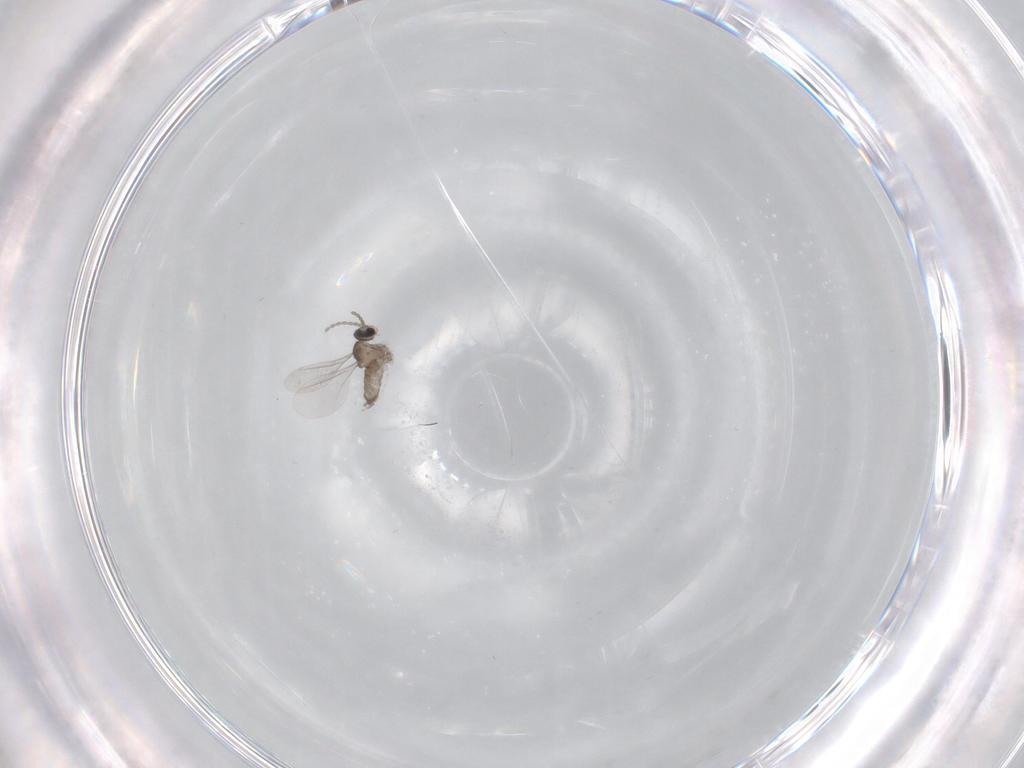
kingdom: Animalia
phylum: Arthropoda
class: Insecta
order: Diptera
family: Cecidomyiidae
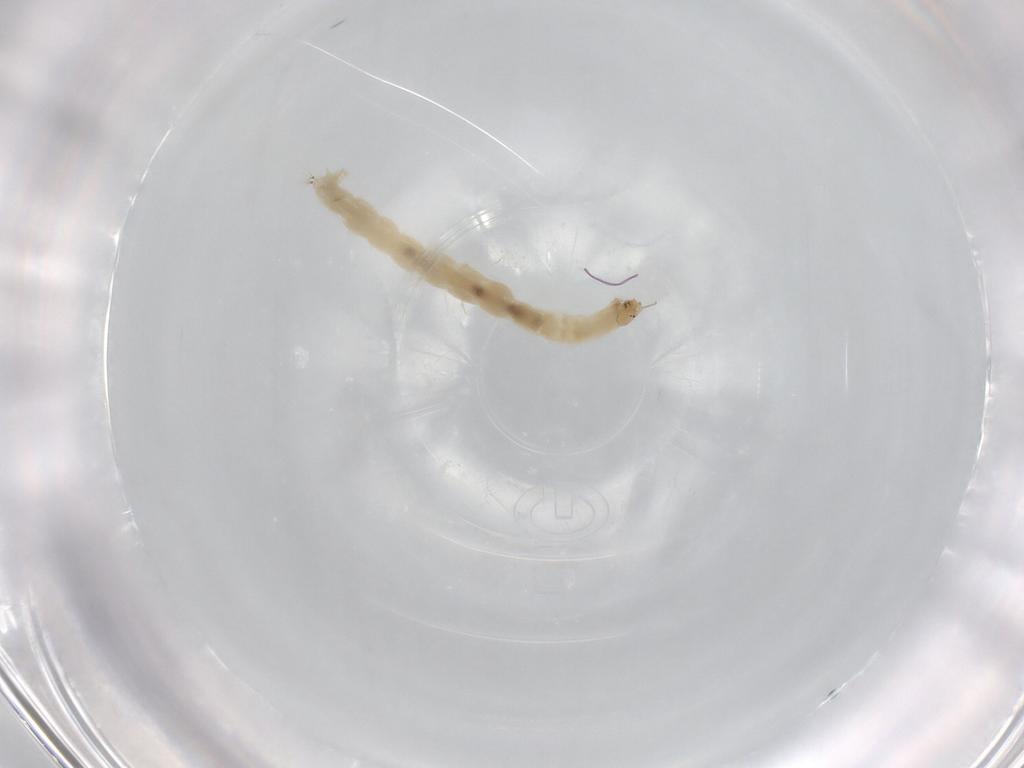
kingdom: Animalia
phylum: Arthropoda
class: Insecta
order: Diptera
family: Chironomidae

● **Problem details**: Reproduce every line of text in the records above, leaving out the pictures.

● **Answer to the exercise**:
kingdom: Animalia
phylum: Arthropoda
class: Insecta
order: Diptera
family: Cecidomyiidae
kingdom: Animalia
phylum: Arthropoda
class: Insecta
order: Diptera
family: Chironomidae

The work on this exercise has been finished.